Copy out the listing with every "scientific name" renamed to "species name", keeping all other text the same.

Dataset entries
◇ ◇ ◇ ◇
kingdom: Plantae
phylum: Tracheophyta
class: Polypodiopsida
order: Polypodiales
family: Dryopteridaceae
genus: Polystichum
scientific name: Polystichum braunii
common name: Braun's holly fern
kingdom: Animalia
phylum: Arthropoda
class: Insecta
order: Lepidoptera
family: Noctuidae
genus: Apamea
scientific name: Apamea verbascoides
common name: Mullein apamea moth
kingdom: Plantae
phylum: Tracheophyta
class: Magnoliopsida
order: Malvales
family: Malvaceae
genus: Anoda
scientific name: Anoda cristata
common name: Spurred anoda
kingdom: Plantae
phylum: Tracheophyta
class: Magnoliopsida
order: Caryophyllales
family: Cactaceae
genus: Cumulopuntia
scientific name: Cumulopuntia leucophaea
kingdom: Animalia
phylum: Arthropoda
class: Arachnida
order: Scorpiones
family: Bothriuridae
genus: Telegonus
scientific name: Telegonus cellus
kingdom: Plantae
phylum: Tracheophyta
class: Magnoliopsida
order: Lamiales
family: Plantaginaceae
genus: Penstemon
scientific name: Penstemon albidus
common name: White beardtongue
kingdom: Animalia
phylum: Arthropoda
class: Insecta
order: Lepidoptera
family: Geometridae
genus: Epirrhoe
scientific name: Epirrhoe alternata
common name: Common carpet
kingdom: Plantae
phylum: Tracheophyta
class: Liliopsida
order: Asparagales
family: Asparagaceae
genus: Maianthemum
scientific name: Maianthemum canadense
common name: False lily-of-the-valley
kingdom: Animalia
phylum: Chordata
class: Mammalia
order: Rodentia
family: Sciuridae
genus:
◇ ◇ ◇ ◇
▸ RESULT:
kingdom: Plantae
phylum: Tracheophyta
class: Polypodiopsida
order: Polypodiales
family: Dryopteridaceae
genus: Polystichum
species name: Polystichum braunii
common name: Braun's holly fern
kingdom: Animalia
phylum: Arthropoda
class: Insecta
order: Lepidoptera
family: Noctuidae
genus: Apamea
species name: Apamea verbascoides
common name: Mullein apamea moth
kingdom: Plantae
phylum: Tracheophyta
class: Magnoliopsida
order: Malvales
family: Malvaceae
genus: Anoda
species name: Anoda cristata
common name: Spurred anoda
kingdom: Plantae
phylum: Tracheophyta
class: Magnoliopsida
order: Caryophyllales
family: Cactaceae
genus: Cumulopuntia
species name: Cumulopuntia leucophaea
kingdom: Animalia
phylum: Arthropoda
class: Arachnida
order: Scorpiones
family: Bothriuridae
genus: Telegonus
species name: Telegonus cellus
kingdom: Plantae
phylum: Tracheophyta
class: Magnoliopsida
order: Lamiales
family: Plantaginaceae
genus: Penstemon
species name: Penstemon albidus
common name: White beardtongue
kingdom: Animalia
phylum: Arthropoda
class: Insecta
order: Lepidoptera
family: Geometridae
genus: Epirrhoe
species name: Epirrhoe alternata
common name: Common carpet
kingdom: Plantae
phylum: Tracheophyta
class: Liliopsida
order: Asparagales
family: Asparagaceae
genus: Maianthemum
species name: Maianthemum canadense
common name: False lily-of-the-valley
kingdom: Animalia
phylum: Chordata
class: Mammalia
order: Rodentia
family: Sciuridae
genus:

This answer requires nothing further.